When you repeat the material, keep each line exact and omit the pictures.

-=-=-

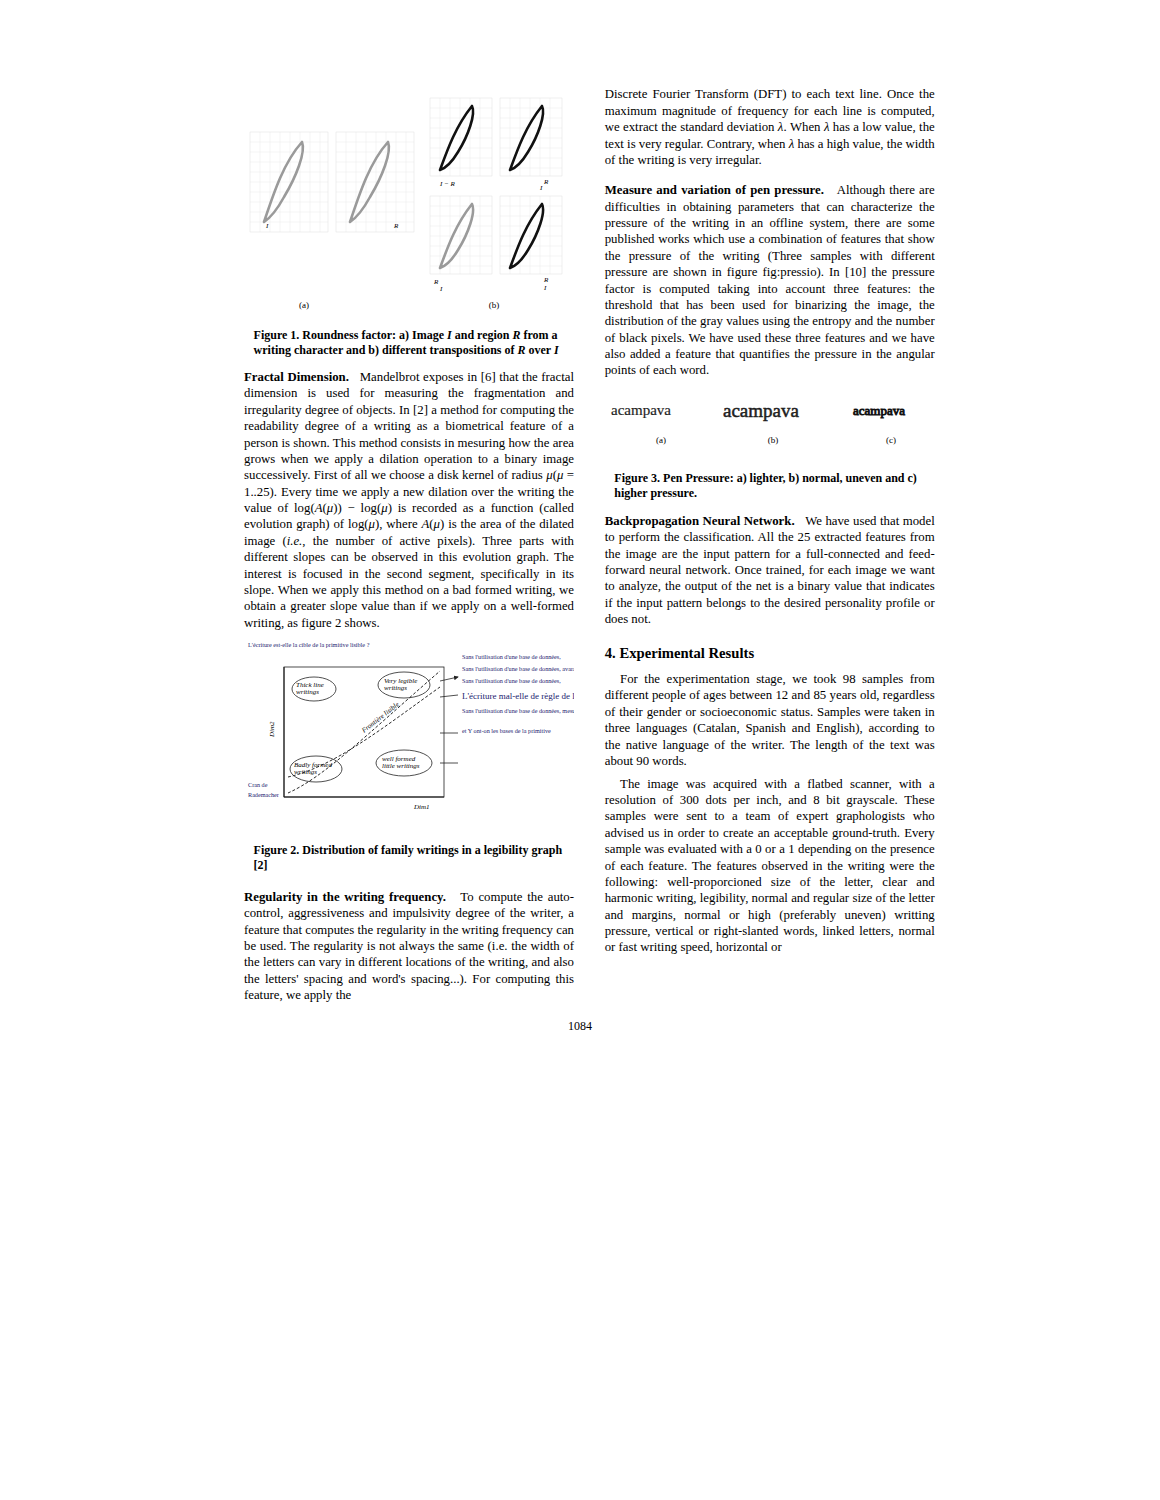I R I − R R I R I R I (a) (b)
Figure 1. Roundness factor: a) Image I and region R from a writing character and b) different transpositions of R over I
Fractal Dimension. Mandelbrot exposes in [6] that the fractal dimension is used for measuring the fragmentation and irregularity degree of objects. In [2] a method for computing the readability degree of a writing as a biometrical feature of a person is shown. This method consists in mesuring how the area grows when we apply a dilation operation to a binary image successively. First of all we choose a disk kernel of radius μ(μ = 1..25). Every time we apply a new dilation over the writing the value of log(A(μ)) − log(μ) is recorded as a function (called evolution graph) of log(μ), where A(μ) is the area of the dilated image (i.e., the number of active pixels). Three parts with different slopes can be observed in this evolution graph. The interest is focused in the second segment, specifically in its slope. When we apply this method on a bad formed writing, we obtain a greater slope value than if we apply on a well-formed writing, as figure 2 shows.
L'écriture est-elle la cible de la primitive lisible ? Dim2 Dim1 Frontière lisible Thick line writings Very legible writings Badly formed writings well formed little writings Sans l'utilisation d'une base de données, Sans l'utilisation d'une base de données, avarage Sans l'utilisation d'une base de données, L'écriture mal-elle de règle de la graph Sans l'utilisation d'une base de données, mesure, méthode et Y ont-on les bases de la primitive Cran de Rademacher
Figure 2. Distribution of family writings in a legibility graph [2]
Regularity in the writing frequency. To compute the auto-control, aggressiveness and impulsivity degree of the writer, a feature that computes the regularity in the writing frequency can be used. The regularity is not always the same (i.e. the width of the letters can vary in different locations of the writing, and also the letters' spacing and word's spacing...). For computing this feature, we apply the
Discrete Fourier Transform (DFT) to each text line. Once the maximum magnitude of frequency for each line is computed, we extract the standard deviation λ. When λ has a low value, the text is very regular. Contrary, when λ has a high value, the width of the writing is very irregular.
Measure and variation of pen pressure. Although there are difficulties in obtaining parameters that can characterize the pressure of the writing in an offline system, there are some published works which use a combination of features that show the pressure of the writing (Three samples with different pressure are shown in figure fig:pressio). In [10] the pressure factor is computed taking into account three features: the threshold that has been used for binarizing the image, the distribution of the gray values using the entropy and the number of black pixels. We have used these three features and we have also added a feature that quantifies the pressure in the angular points of each word.
acampava acampava acampava (a) (b) (c)
Figure 3. Pen Pressure: a) lighter, b) normal, uneven and c) higher pressure.
Backpropagation Neural Network. We have used that model to perform the classification. All the 25 extracted features from the image are the input pattern for a full-connected and feed-forward neural network. Once trained, for each image we want to analyze, the output of the net is a binary value that indicates if the input pattern belongs to the desired personality profile or does not.
4. Experimental Results
For the experimentation stage, we took 98 samples from different people of ages between 12 and 85 years old, regardless of their gender or socioeconomic status. Samples were taken in three languages (Catalan, Spanish and English), according to the native language of the writer. The length of the text was about 90 words.
The image was acquired with a flatbed scanner, with a resolution of 300 dots per inch, and 8 bit grayscale. These samples were sent to a team of expert graphologists who advised us in order to create an acceptable ground-truth. Every sample was evaluated with a 0 or a 1 depending on the presence of each feature. The features observed in the writing were the following: well-proporcioned size of the letter, clear and harmonic writing, legibility, normal and regular size of the letter and margins, normal or high (preferably uneven) writting pressure, vertical or right-slanted words, linked letters, normal or fast writing speed, horizontal or
1084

-=-=-

▸ **The completed task**:
I R I − R R I R I R I (a) (b)
Figure 1. Roundness factor: a) Image I and region R from a writing character and b) different transpositions of R over I
Fractal Dimension. Mandelbrot exposes in [6] that the fractal dimension is used for measuring the fragmentation and irregularity degree of objects. In [2] a method for computing the readability degree of a writing as a biometrical feature of a person is shown. This method consists in mesuring how the area grows when we apply a dilation operation to a binary image successively. First of all we choose a disk kernel of radius μ(μ = 1..25). Every time we apply a new dilation over the writing the value of log(A(μ)) − log(μ) is recorded as a function (called evolution graph) of log(μ), where A(μ) is the area of the dilated image (i.e., the number of active pixels). Three parts with different slopes can be observed in this evolution graph. The interest is focused in the second segment, specifically in its slope. When we apply this method on a bad formed writing, we obtain a greater slope value than if we apply on a well-formed writing, as figure 2 shows.
L'écriture est-elle la cible de la primitive lisible ? Dim2 Dim1 Frontière lisible Thick line writings Very legible writings Badly formed writings well formed little writings Sans l'utilisation d'une base de données, Sans l'utilisation d'une base de données, avarage Sans l'utilisation d'une base de données, L'écriture mal-elle de règle de la graph Sans l'utilisation d'une base de données, mesure, méthode et Y ont-on les bases de la primitive Cran de Rademacher
Figure 2. Distribution of family writings in a legibility graph [2]
Regularity in the writing frequency. To compute the auto-control, aggressiveness and impulsivity degree of the writer, a feature that computes the regularity in the writing frequency can be used. The regularity is not always the same (i.e. the width of the letters can vary in different locations of the writing, and also the letters' spacing and word's spacing...). For computing this feature, we apply the
Discrete Fourier Transform (DFT) to each text line. Once the maximum magnitude of frequency for each line is computed, we extract the standard deviation λ. When λ has a low value, the text is very regular. Contrary, when λ has a high value, the width of the writing is very irregular.
Measure and variation of pen pressure. Although there are difficulties in obtaining parameters that can characterize the pressure of the writing in an offline system, there are some published works which use a combination of features that show the pressure of the writing (Three samples with different pressure are shown in figure fig:pressio). In [10] the pressure factor is computed taking into account three features: the threshold that has been used for binarizing the image, the distribution of the gray values using the entropy and the number of black pixels. We have used these three features and we have also added a feature that quantifies the pressure in the angular points of each word.
acampava acampava acampava (a) (b) (c)
Figure 3. Pen Pressure: a) lighter, b) normal, uneven and c) higher pressure.
Backpropagation Neural Network. We have used that model to perform the classification. All the 25 extracted features from the image are the input pattern for a full-connected and feed-forward neural network. Once trained, for each image we want to analyze, the output of the net is a binary value that indicates if the input pattern belongs to the desired personality profile or does not.
4. Experimental Results
For the experimentation stage, we took 98 samples from different people of ages between 12 and 85 years old, regardless of their gender or socioeconomic status. Samples were taken in three languages (Catalan, Spanish and English), according to the native language of the writer. The length of the text was about 90 words.
The image was acquired with a flatbed scanner, with a resolution of 300 dots per inch, and 8 bit grayscale. These samples were sent to a team of expert graphologists who advised us in order to create an acceptable ground-truth. Every sample was evaluated with a 0 or a 1 depending on the presence of each feature. The features observed in the writing were the following: well-proporcioned size of the letter, clear and harmonic writing, legibility, normal and regular size of the letter and margins, normal or high (preferably uneven) writting pressure, vertical or right-slanted words, linked letters, normal or fast writing speed, horizontal or
1084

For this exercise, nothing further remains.